What is Thierry Mugler renowned for? Suck-in jut-out tailoring with a touch of the sci-fi, dresses you can't sit down in, corsets you can't breathe in. Yes, yes, yes. But what Mugler is really known for is putting on one hell of a show. In that respect, he's found his natural successor in Nicola Formichetti, creative head honcho of the house that bears still his surname. At least, judging by today's romping, platform-stomping success of a show.
The theme, at best, was rather obscure. As were many of the clothes - Formichetti erected a bizarre chapel, plunged the venue into darkness, and sent out his frenzied models in half-dozens to roam around the gloom. Add teetering platforms to restrictive tailoring and near-zero peripheral vision, and we had a few tumbles. But the collection itself didn't stumble.
Formichetti stuck to Mugler's trademark silhouette - giant shoulders, microscopic waist and an elongated body. 'Anatomy of Change' was the title: fitting as there was always something superhuman about the Mugler woman. That of course is right up Formichetti's street, so he enlisted various artisans to help 'fashion' a new body for his Mugler vixen. Rein Vollenga created 'wearable sculpture' which protruded through clever semi-transparent layers of bodystocking to pump out the silhouette, Atsuko Kudo shredded latex to look like semi-shed second skins, while Nasir Mazhar and Franc Fernandez were credited with the millinery. That's Formichetti's skill - he's a stylist after all, hence those show notes read like magazine credits, illustrating his talent in pulling in the right collaborators to help him achieve the look.
And achieve it he did - the Mugler woman erupted onto the catwalk, her body beautifully deformed in expected and not-so-expected places (if you're looking for a forearm pad or a terribly fashionable hunchback, Mugler's your go-to label). But forget the prosthetics - forget even Lady Gaga whiplashing around like a hurricane in fourteen-inch heels. Actually, no-one could ever forget that, but try to put her to one side for a minute. The clothes had something wonderful about them too, long skinny skirts, architectonic shoulders, and a genuinely wicked way with corsetry which will no doubt crop up in many an editorial shoot next season.

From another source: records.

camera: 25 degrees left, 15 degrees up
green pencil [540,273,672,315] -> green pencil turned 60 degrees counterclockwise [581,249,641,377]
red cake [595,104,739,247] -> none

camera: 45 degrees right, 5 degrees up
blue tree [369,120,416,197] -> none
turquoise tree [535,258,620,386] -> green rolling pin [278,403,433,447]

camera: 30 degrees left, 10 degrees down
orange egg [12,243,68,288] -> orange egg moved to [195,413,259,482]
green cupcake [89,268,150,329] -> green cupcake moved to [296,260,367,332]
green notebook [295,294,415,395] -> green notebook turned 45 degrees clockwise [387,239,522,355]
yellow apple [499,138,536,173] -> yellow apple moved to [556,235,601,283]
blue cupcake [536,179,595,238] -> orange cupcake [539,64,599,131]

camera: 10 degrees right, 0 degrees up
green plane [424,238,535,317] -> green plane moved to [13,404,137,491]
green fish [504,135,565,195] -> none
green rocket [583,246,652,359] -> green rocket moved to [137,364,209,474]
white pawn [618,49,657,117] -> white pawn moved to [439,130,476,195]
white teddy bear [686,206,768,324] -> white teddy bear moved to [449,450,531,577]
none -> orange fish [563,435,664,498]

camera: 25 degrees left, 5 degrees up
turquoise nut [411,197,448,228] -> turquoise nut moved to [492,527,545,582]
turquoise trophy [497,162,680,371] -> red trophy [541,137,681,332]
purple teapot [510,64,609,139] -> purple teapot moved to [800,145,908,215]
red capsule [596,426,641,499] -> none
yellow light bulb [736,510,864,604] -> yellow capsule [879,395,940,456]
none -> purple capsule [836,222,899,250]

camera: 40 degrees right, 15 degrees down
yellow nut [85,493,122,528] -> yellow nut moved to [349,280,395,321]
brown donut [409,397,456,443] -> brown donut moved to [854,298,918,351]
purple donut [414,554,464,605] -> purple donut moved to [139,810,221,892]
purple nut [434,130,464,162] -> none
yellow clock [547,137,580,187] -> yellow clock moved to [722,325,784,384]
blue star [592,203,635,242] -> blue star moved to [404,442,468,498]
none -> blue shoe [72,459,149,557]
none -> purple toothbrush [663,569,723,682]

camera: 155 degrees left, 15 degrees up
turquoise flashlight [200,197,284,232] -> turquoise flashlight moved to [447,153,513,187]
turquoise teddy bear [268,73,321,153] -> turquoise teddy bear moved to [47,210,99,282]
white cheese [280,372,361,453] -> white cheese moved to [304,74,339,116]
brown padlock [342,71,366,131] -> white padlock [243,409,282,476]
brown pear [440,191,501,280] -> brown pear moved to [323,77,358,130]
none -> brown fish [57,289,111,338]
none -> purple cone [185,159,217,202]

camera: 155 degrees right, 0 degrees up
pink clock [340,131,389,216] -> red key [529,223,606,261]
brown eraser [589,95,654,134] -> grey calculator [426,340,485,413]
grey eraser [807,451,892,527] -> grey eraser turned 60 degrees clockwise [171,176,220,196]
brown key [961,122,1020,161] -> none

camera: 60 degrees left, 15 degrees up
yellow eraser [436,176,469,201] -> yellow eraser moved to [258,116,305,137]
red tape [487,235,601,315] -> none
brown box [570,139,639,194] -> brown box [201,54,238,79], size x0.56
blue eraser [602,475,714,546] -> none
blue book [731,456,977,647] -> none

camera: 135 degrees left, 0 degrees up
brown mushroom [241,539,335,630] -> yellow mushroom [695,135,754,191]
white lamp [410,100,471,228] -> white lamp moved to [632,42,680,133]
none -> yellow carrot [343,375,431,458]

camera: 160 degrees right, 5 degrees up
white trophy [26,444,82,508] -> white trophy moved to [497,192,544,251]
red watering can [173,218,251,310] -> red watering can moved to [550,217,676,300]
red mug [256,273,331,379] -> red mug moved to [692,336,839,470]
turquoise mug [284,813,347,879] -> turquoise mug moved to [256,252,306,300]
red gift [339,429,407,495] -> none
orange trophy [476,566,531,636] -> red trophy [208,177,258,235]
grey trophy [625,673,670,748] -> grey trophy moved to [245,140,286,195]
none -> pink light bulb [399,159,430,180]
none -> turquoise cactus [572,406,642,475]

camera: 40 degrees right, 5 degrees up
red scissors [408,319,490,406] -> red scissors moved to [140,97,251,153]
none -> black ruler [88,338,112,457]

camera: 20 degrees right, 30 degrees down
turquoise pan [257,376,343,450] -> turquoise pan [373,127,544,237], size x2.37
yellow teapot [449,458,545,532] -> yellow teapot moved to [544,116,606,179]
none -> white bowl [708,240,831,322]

For this first grand brand outing, however, the show had to come first. And Formichetti pulled out all the stops. The first comparison that came to mind was Alexander McQueen's debut ready-to-wear show for Givenchy, with models in ledge-shouldered tailoring and tight dresses that paid a debt themselves to Monsieur Mugler vamping it up around a disused meat-market. When a show slaps you in the face with that kind of legendary energy, impact and raw power, you're more than happy to look at the clothes in a showroom.